[[ Dataset excerpts, beginning ]]

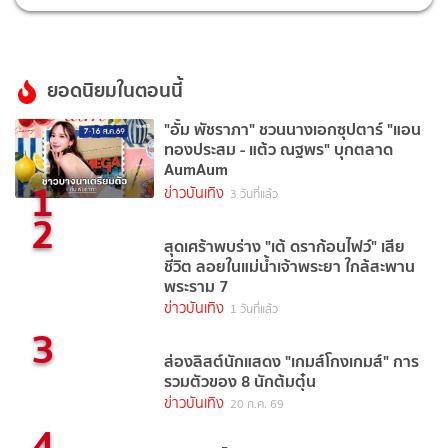
ยอดนิยมในตอนนี้
"อั้ม พัชราภา" ชวนนางเอกซุปตาร์ "แอน
ทองประสม - แต้ว ณฐพร" บุกตลาด
AumAum
1
ข่าวบันเทิง
3 วันที่แล้ว
2
สุดเศร้าพบร่าง "เต้ ดราก้อนไฟว์" เสีย
ชีวิต ลอยในแม่น้ำเจ้าพระยา ใกล้สะพาน
พระราม 7
ข่าวบันเทิง
1 วันที่แล้ว
3
ส่องลิสต์นักแสดง "เกมส์โกงเกมส์" การ
รวมตัวของ 8 นักต้มตุ๋น
ข่าวบันเทิง
20 ก.ค. 69
4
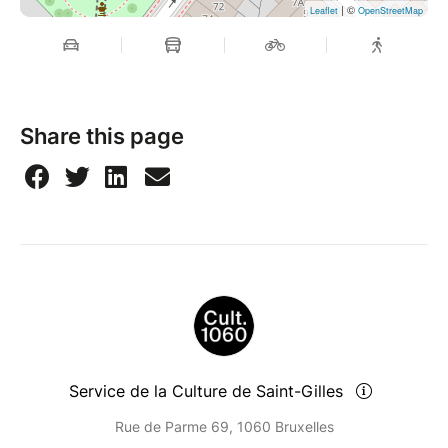
| ©
Leaflet
OpenStreetMap
Share this page
Service de la Culture de Saint-Gilles
Rue de Parme 69, 1060 Bruxelles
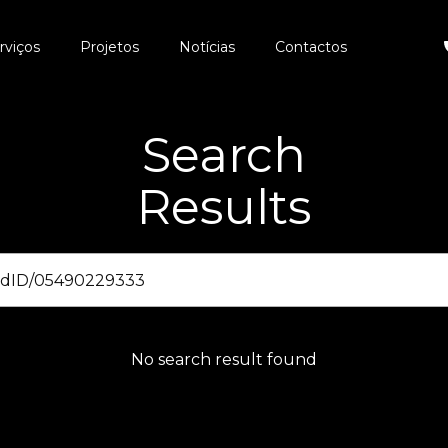
rviços
Projetos
Notícias
Contactos
Search
Results
No search result found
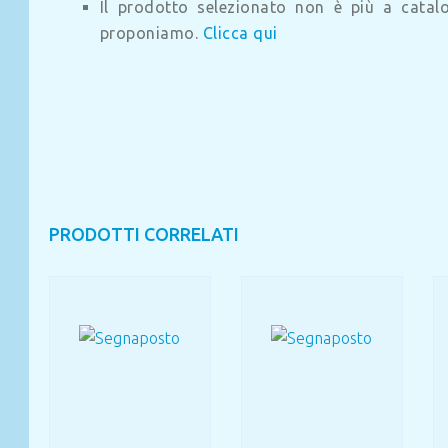
Il prodotto selezionato non è più a catalog
proponiamo.
Clicca qui
PRODOTTI CORRELATI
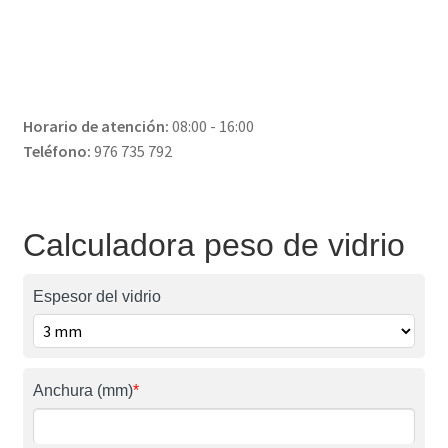
Horario de atención:
08:00 - 16:00
Teléfono:
976 735 792
Calculadora peso de vidrio
Espesor del vidrio
Anchura (mm)
*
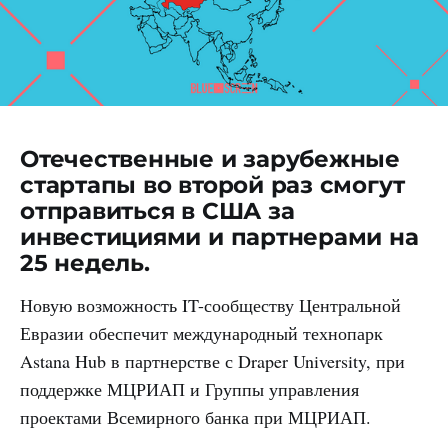
Отечественные и зарубежные
стартапы во второй раз смогут
отправиться в США за
инвестициями и партнерами на
25 недель.
Новую возможность IT-сообществу Центральной
Евразии обеспечит международный технопарк
Astana Hub в партнерстве с Draper University, при
поддержке МЦРИАП и Группы управления
проектами Всемирного банка при МЦРИАП.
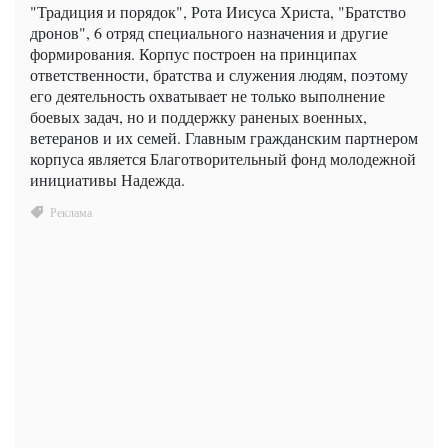
"Традиция и порядок", Рота Иисуса Христа, "Братство
дронов", 6 отряд специального назначения и другие
формирования. Корпус построен на принципах
ответственности, братства и служения людям, поэтому
его деятельность охватывает не только выполнение
боевых задач, но и поддержку раненых военных,
ветеранов и их семей. Главным гражданским партнером
корпуса является Благотворительный фонд молодежной
инициативы Надежда.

[[ Dataset excerpts, end ]]

* _Prompt_: Copy out every line of the listing above exactly as it appears, leaving out the pictures.

* _Response for this exercise_:
ยอดนิยมในตอนนี้
"อั้ม พัชราภา" ชวนนางเอกซุปตาร์ "แอน
ทองประสม - แต้ว ณฐพร" บุกตลาด
AumAum
1
ข่าวบันเทิง
3 วันที่แล้ว
2
สุดเศร้าพบร่าง "เต้ ดราก้อนไฟว์" เสีย
ชีวิต ลอยในแม่น้ำเจ้าพระยา ใกล้สะพาน
พระราม 7
ข่าวบันเทิง
1 วันที่แล้ว
3
ส่องลิสต์นักแสดง "เกมส์โกงเกมส์" การ
รวมตัวของ 8 นักต้มตุ๋น
ข่าวบันเทิง
20 ก.ค. 69
4
| ©
Leaflet
OpenStreetMap
Share this page
Service de la Culture de Saint-Gilles
Rue de Parme 69, 1060 Bruxelles
rviços
Projetos
Notícias
Contactos
Search
Results
No search result found
Il prodotto selezionato non è più a catalog
proponiamo.
Clicca qui
PRODOTTI CORRELATI
Horario de atención:
08:00 - 16:00
Teléfono:
976 735 792
Calculadora peso de vidrio
Espesor del vidrio
Anchura (mm)
*
Отечественные и зарубежные
стартапы во второй раз смогут
отправиться в США за
инвестициями и партнерами на
25 недель.
Новую возможность IT-сообществу Центральной
Евразии обеспечит международный технопарк
Astana Hub в партнерстве с Draper University, при
поддержке МЦРИАП и Группы управления
проектами Всемирного банка при МЦРИАП.
"Традиция и порядок", Рота Иисуса Христа, "Братство
дронов", 6 отряд специального назначения и другие
формирования. Корпус построен на принципах
ответственности, братства и служения людям, поэтому
его деятельность охватывает не только выполнение
боевых задач, но и поддержку раненых военных,
ветеранов и их семей. Главным гражданским партнером
корпуса является Благотворительный фонд молодежной
инициативы Надежда.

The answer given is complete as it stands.